Like five million other fans last week, I sat down and listened to Emergence for the first time. I didn’t do it at 8AM in the effing morning like some did, even though I knew that’s when the single was going to drop in my time zone. I’m not a morning person, and the song wasn’t going to vanish from Spotify if I didn’t rush in to listen. I chose to take my time with it.

(This will become kinda relevant later.)

I sat in a camp chair set up in our new TV room, which at the time had no couches (because the movers hadn’t shown up yet) and no TV (still in its box even now, waiting to be set up).
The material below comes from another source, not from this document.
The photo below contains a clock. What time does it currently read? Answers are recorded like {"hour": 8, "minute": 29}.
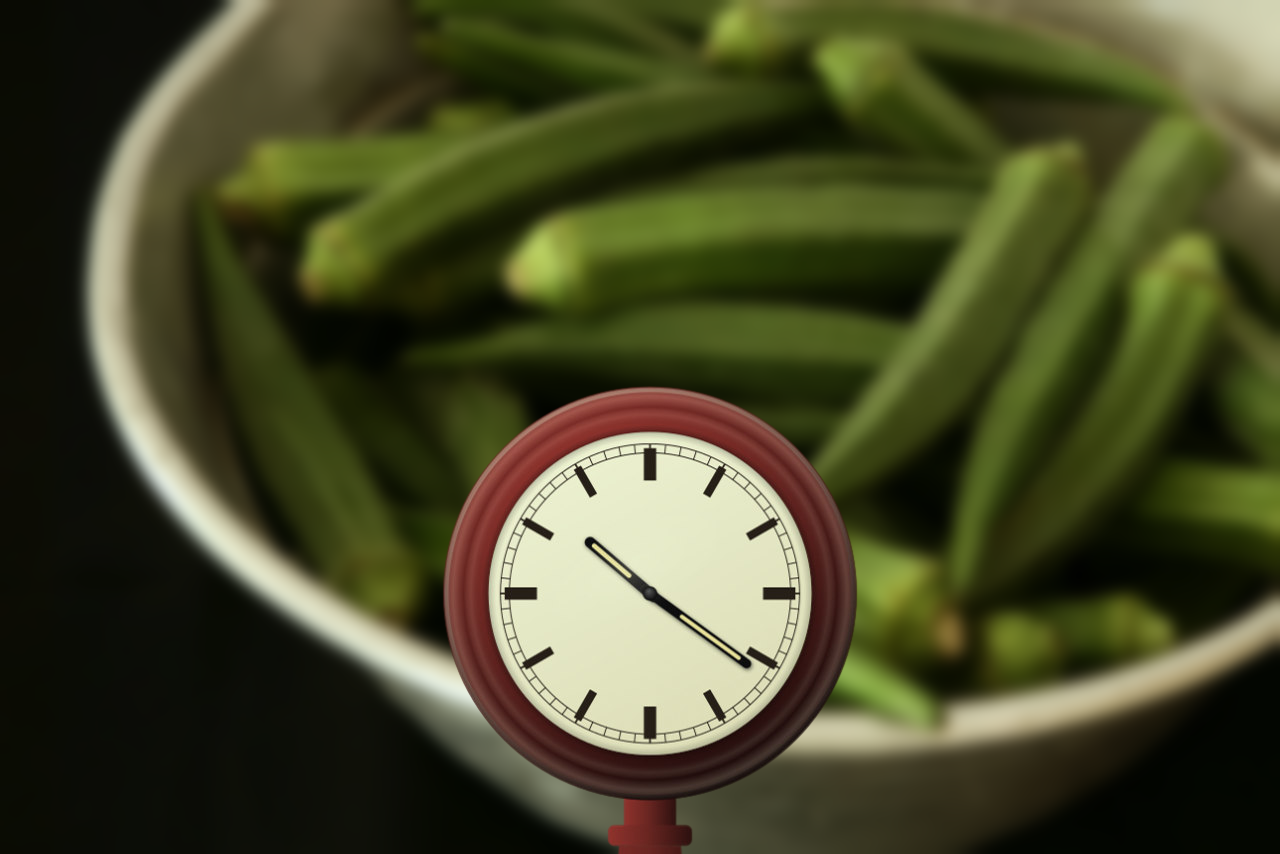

Looking into a living room full of unpacked boxes and a step ladder. In the foreground sits a black foldable chair and a paper floor lamp.

(Can you spot Molly lounging in the background?)

Sitting in a brand new space with brand new music cued up felt very appropriate. I didn’t know what to expect. Remember I’m coming off my favorite band of all time putting out new music that was utterly underwhelming for me. There was kind of a lot riding on this moment.

(I still can’t shake that feeling of convergence, of inevitability, that this group would have drawn me in eventually no matter what I did. I wasn’t actually scared I wouldn’t like it.)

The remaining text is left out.